- _Brano selezionato_:
Il 30 novembre inizia il tempo di Avvento con un richiamo alla vigilanza. Il cristiano vive nell’attesa del Signore e per questo sa vigilare e perseverare. Nel Vangelo secondo Marco (13,33-37) Gesù disse, rivolgendosi ai suoi discepoli , “Quello che dico a voi, lo dico a tutti: vegliate!” Gesù ci dice che è questo il tempo delle responsabilità, dell’attesa e del ritorno del Signore, della scelta definitiva, cioè decisiva e in grado di definire la nostra persona, il senso di ciò che siamo.
Il Vangelo ci insegna che il tempo dell’attesa della venuta di Gesù è quello della vigilanza in cui la nostra esistenza dovrebbe esser vissuta secondo il Verbo del Signore. Noi tutti dovremmo vivere secondo i dettami del Vangelo perché “non sappiamo quando sarà il momento del Suo arrivo”. Siamo pronti ad accogliere Gesù? Come prepariamo la nostra esistenza?

- _Dati estratti_:
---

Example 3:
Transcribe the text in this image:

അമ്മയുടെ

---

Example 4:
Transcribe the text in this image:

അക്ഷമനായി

- _Problema da risolvere_: Trascriva il brano sull'Avvento da "Il 30 novembre" a "la nostra esistenza?", sostituendo "vigilanza" con "attenzione". L'elenco non ha alcuna funzione in questo lavoro.

- _Soluzione proposta_:
Il 30 novembre inizia il tempo di Avvento con un richiamo alla attenzione. Il cristiano vive nell’attesa del Signore e per questo sa vigilare e perseverare. Nel Vangelo secondo Marco (13,33-37) Gesù disse, rivolgendosi ai suoi discepoli , “Quello che dico a voi, lo dico a tutti: vegliate!” Gesù ci dice che è questo il tempo delle responsabilità, dell’attesa e del ritorno del Signore, della scelta definitiva, cioè decisiva e in grado di definire la nostra persona, il senso di ciò che siamo.
Il Vangelo ci insegna che il tempo dell’attesa della venuta di Gesù è quello della attenzione in cui la nostra esistenza dovrebbe esser vissuta secondo il Verbo del Signore. Noi tutti dovremmo vivere secondo i dettami del Vangelo perché “non sappiamo quando sarà il momento del Suo arrivo”. Siamo pronti ad accogliere Gesù? Come prepariamo la nostra esistenza?